Eppure il consiglio comunale leghista, con la sua decisione, ha voluto dissotterrare l’ascia di guerra contro l’Islam, pronunciando l’avvio di una nuova crociata. Altrettanto si può dire delle moschee la cui costruzione – sono luoghi di preghiera – porterebbe anche a creare covi di possibili criminali (ma allora, le chiese cattoliche di molte province e regioni d’Italia?).
Se però le contestazioni, la proibizione del burqa ha da vedere con qualcosa d’altro – il costume, la religione, la razza –, mi pare che ai consiglieri che l’hanno presentata e approvata sfugga la conoscenza dell’articolo 8 della nostra Costituzione, da loro stessi spesso chiamata in causa, che riportiamo nei primi commi: “Tutte le confessioni religiose sono egualmente libere davanti alla legge. Le confessioni diverse dalla cattolica hanno diritto di organizzarsi secondo i propri statuti, in quanto non contrastino con l’ordinamento giuridico italiano…”.
Le moschee potrebbero essere fuorilegge? Il burqa contrasta? Mah! Qualcuno ha ricordato, ma a nostro giudizio non del tutto a proposito, l’esistenza di una legge – la n. 152 del 1975 –, che già proibisce al cittadino di circolare a volto coperto. Ma il promotore di quella legge, l’onorevole Oronzo Reale, da cui la stessa legge prese poi il nome, non pensava probabilmente al burqa delle donne musulmane. Era, in quel caso, il rafforzamento di un concetto: i banditi – vivevamo allora l’epoca buia del terrorismo interno – si sa, si mascherano sempre, come nel Far West; identificarli e magari arrestarli prima che compiano qualche misfatto è sempre cosa buona.
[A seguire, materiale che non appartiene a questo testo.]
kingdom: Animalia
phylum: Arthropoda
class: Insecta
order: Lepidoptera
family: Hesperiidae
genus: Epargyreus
Che poi la legge sia stata sempre e severamente applicata, beh, dipende dai casi, dalle circostanze, dal buon senso: pensiamo alle feste di Carnevale (che faranno tra qualche giorno i vigili urbani comandati da Palazzo Estense?), ai sommozzatori pressoché “irriconoscibili” che si inabissano, ai motociclisti dotati di caschi aerodinamici che scorrazzano sulle strade; ma anche ai famosi black-bloks o ad altri manifestanti mascherati di tutto punto che in più di un’occasione hanno invaso le nostre città, senza che fosse loro imputata la violazione della legge Reale.
I criminali, i terroristi esistono, certamente. E noi abbiamo dichiarato loro guerra. A cominciare dalle donne col velo.